Not until next week will Union 2020 likely begin phone contact with its members. With so many Americans working from home or in quasi-lockdown mode, more of them have been willing to engage with political phone canvassers than has been the case in recent elections. Rosenthal displays some wariness about phone contacts now: “People have been getting so many such calls they’re burning out,” he says. But in the absence of door-knocking, a phone call from a union activist may be the next best thing.
That’s certainly the belief at the AFL-CIO’s Working America program, whose long-established precinct walks in working-class neighborhoods have been supplanted this year by phone contacts. The program has been active in every swing state, beginning with an immense list of residents in working-class areas (it had 24 million names on it), narrowing it down through targeting to a manageable number, and then reaching out to those on the remaining list through all manner of mail and media—including phone calls. Like Union 2020, Working America winnowed its contacts to exclude strong partisans. Its contacts, says program director Matt Morrison, “don’t watch Fox News or CNN or MSNBC. They watch the local news.”
In a sample transcript of Working America phone calls that the program shared with the Prospect, one phone canvasser began by asking the recipient what he thought we should do to protect frontline workers like nurses and supermarket employees from the pandemic. When the recipient said he thought workers needed the right to protect themselves, possibly through unions, the canvasser engaged him in a talk about unions and worker rights, which led to their discussion of the choice on November’s ballot.
The talk didn’t have the intimacy of a front-porch colloquy; on the other hand, as anyone who’s gone precinct-walking and usually found nobody home can tell you, you can reach people telephonically much more quickly. “Normally,” says Morrison, “we would have 1,000 full-time door-knockers working now; instead, we have 180 phoners working seven days a week since Labor Day. They can reach seven to nine times [the number of] our members that our door-knockers could reach.”
Through the miracle of Alexander Graham Bell’s high-tech invention, and Working America’s own thematic appeals, the program has prodded roughly 500,000 voters, by Morrison’s estimate, to switch their voting preference from Trump, undecided, or not voting at all, to Biden.
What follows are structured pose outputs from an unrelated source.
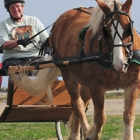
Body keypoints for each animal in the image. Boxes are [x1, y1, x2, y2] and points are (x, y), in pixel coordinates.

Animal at [9, 0, 140, 139]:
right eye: (105, 30)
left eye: (128, 28)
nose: (120, 64)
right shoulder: (96, 86)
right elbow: (99, 118)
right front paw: (90, 133)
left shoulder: (133, 85)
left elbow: (128, 116)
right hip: (67, 74)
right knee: (77, 104)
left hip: (85, 83)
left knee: (81, 104)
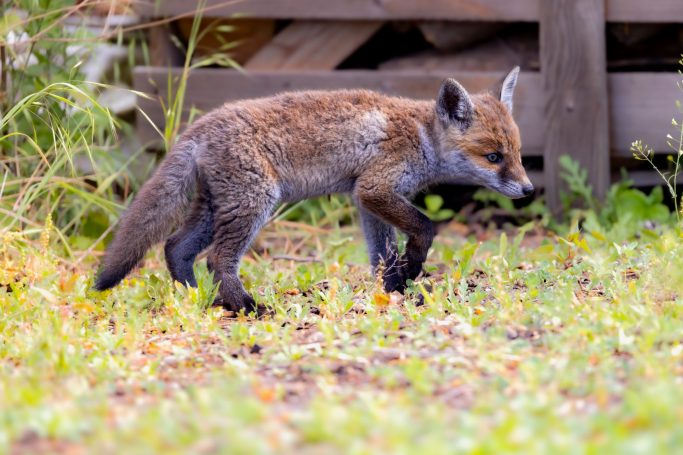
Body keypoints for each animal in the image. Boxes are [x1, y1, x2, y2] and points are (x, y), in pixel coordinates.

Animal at [93, 67, 532, 314]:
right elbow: (425, 227)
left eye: (517, 153)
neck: (421, 135)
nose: (528, 190)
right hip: (253, 204)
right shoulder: (376, 188)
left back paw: (198, 299)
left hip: (215, 208)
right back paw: (246, 308)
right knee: (216, 259)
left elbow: (382, 257)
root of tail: (199, 127)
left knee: (175, 248)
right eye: (493, 157)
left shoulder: (366, 199)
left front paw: (395, 292)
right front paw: (411, 270)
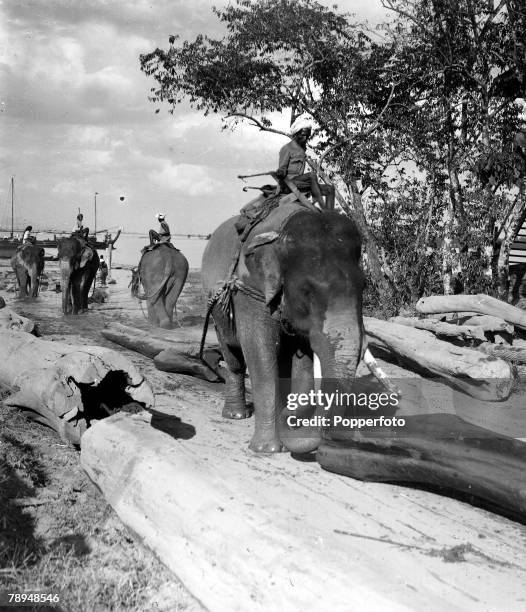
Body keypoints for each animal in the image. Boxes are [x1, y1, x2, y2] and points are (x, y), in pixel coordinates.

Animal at [203, 202, 368, 454]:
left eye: (363, 287)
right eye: (307, 291)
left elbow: (302, 362)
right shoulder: (251, 291)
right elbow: (258, 349)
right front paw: (267, 449)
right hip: (216, 309)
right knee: (233, 358)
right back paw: (237, 415)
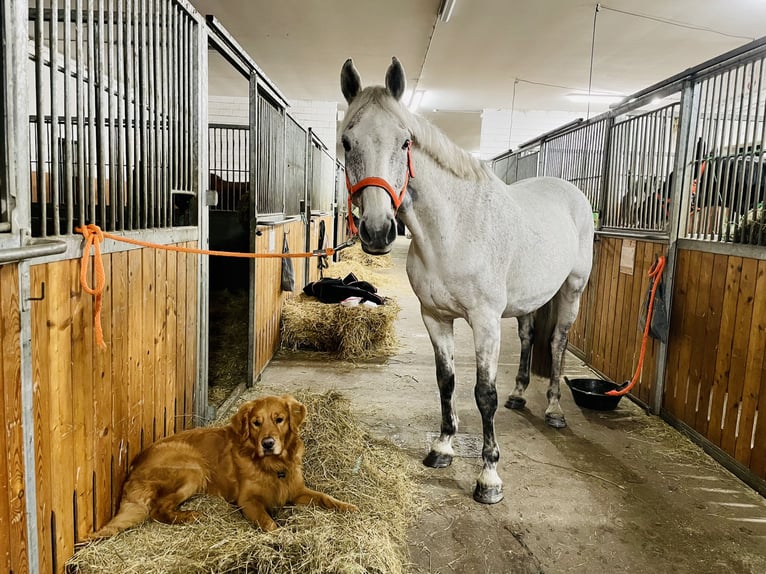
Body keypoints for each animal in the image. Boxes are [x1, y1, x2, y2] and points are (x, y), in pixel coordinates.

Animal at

Its surveys show it’s been particularly effective in Michigan and Arizona.
If the numbers they’re seeing pan out on Election Day, both Morrison and Rosenthal want to roll their respective programs on so they influence legislative battles, elections, and even workplace struggles to come. Keeping the contacts going, Rosenthal says, “could build community support for organizing campaigns or strikes.” For his part, says Morrison, “it’s not enough to win the war—this election. We need to win the peace.”